-- PROBLEM TO WORK ON --
Please count how many lines of the records below contain the string "twee", treating uppercase and lowercase as different, and reply with that number alone.

-- LISTED RECORDS --
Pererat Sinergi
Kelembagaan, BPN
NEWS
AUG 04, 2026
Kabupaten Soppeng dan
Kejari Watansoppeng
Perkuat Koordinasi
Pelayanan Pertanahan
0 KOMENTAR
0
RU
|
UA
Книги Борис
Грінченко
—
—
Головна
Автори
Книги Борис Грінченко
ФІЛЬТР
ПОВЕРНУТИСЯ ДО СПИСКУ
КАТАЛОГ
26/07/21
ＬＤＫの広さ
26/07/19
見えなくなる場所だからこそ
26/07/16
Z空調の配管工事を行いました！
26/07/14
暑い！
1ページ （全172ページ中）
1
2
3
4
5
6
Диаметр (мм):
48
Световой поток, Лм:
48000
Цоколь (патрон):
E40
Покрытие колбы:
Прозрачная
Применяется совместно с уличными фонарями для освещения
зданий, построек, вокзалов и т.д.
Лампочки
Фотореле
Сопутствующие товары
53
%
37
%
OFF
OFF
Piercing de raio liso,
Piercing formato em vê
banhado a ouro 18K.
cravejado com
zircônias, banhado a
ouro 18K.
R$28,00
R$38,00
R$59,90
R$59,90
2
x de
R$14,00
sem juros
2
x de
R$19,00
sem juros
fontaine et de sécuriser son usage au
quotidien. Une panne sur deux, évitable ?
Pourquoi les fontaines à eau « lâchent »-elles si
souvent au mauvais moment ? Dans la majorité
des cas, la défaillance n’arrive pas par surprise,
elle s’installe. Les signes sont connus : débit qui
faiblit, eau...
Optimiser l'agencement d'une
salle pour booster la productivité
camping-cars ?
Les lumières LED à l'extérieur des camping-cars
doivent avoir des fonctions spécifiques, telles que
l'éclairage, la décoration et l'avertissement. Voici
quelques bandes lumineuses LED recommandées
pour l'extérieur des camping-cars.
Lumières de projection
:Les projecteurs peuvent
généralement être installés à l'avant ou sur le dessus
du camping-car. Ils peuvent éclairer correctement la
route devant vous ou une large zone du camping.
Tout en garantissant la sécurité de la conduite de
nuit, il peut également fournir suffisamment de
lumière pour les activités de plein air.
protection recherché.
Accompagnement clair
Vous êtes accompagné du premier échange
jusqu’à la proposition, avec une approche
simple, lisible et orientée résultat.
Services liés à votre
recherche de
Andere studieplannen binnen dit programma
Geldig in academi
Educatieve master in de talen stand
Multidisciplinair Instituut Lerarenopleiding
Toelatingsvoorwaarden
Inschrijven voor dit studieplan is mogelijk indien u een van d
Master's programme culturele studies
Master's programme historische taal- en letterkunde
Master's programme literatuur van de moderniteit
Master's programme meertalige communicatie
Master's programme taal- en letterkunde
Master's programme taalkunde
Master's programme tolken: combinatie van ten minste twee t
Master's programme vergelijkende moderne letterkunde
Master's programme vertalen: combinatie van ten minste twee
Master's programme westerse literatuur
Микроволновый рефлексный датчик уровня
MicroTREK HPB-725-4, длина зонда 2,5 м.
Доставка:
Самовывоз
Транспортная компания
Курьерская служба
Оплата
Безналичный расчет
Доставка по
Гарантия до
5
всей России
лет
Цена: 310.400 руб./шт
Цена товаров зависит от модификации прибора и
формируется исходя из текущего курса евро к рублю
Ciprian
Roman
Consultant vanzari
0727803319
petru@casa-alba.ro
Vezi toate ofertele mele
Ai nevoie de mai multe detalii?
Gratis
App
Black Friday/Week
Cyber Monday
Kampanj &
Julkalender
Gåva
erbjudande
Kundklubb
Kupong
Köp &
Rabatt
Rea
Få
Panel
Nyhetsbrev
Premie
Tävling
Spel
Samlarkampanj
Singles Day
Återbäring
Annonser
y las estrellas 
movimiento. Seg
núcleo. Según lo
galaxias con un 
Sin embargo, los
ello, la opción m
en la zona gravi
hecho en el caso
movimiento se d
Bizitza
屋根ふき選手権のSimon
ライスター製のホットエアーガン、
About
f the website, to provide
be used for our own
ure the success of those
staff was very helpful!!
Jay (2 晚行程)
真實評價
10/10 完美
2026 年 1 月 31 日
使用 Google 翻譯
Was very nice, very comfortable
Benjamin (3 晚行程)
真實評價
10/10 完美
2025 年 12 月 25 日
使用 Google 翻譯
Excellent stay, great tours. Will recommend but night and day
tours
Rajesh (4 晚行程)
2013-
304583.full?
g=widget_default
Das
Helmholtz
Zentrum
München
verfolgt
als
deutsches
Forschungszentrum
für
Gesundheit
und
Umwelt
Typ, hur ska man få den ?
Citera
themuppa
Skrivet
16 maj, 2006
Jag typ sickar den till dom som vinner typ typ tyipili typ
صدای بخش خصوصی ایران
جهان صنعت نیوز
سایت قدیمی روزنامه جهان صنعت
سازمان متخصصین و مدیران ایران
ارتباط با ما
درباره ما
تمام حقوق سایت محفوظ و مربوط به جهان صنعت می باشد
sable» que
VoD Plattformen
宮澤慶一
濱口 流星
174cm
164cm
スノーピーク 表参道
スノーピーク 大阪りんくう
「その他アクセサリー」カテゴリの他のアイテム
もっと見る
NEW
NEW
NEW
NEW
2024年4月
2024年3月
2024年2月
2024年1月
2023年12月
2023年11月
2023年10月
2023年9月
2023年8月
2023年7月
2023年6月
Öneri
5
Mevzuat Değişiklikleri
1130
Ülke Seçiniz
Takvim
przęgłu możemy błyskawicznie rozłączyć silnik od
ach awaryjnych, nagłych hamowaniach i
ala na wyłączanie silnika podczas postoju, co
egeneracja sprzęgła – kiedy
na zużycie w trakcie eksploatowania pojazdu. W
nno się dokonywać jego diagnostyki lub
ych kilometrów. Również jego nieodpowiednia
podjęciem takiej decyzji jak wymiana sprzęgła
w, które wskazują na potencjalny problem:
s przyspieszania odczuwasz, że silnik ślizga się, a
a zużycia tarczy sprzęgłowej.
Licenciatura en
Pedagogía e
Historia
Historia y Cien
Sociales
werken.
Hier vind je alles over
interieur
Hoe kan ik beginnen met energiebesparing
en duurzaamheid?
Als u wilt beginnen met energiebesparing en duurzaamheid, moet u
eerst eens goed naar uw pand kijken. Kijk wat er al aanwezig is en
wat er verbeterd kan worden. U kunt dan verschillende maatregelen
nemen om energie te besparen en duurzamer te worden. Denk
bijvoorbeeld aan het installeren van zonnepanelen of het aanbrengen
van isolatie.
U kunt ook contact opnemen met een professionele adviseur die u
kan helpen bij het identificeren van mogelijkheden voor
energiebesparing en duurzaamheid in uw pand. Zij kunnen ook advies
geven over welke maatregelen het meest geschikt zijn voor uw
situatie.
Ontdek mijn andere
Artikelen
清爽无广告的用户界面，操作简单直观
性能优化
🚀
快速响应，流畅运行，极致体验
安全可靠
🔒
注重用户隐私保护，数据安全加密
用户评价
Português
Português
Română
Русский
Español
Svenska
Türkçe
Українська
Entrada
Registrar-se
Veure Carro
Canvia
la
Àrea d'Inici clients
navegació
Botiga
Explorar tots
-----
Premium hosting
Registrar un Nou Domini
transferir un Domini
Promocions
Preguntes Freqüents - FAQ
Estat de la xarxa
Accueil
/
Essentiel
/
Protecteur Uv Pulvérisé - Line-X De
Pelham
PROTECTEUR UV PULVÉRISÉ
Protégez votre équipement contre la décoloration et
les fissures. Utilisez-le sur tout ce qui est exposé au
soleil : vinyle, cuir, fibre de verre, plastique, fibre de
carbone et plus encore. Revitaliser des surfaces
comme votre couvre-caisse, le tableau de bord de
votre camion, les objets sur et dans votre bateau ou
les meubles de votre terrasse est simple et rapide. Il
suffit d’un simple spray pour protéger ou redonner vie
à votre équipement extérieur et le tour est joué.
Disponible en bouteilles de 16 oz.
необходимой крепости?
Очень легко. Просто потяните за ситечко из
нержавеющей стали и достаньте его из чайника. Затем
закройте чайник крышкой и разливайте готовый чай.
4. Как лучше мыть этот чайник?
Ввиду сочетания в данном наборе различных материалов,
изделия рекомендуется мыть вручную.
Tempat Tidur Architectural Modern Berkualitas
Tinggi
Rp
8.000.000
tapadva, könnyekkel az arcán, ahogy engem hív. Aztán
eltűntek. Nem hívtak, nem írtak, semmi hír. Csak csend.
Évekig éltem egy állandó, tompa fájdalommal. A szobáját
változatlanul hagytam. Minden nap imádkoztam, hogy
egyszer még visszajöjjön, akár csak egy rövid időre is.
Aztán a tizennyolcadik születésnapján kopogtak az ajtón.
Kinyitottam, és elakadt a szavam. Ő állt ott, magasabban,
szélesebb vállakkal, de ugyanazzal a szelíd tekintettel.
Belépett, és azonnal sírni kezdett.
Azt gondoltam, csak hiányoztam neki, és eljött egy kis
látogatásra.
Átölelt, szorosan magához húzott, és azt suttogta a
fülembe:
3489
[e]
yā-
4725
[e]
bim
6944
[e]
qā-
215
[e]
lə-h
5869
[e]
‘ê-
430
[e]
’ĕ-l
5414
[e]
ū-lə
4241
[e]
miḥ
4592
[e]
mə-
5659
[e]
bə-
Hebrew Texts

-- WRITTEN RESPONSE --
2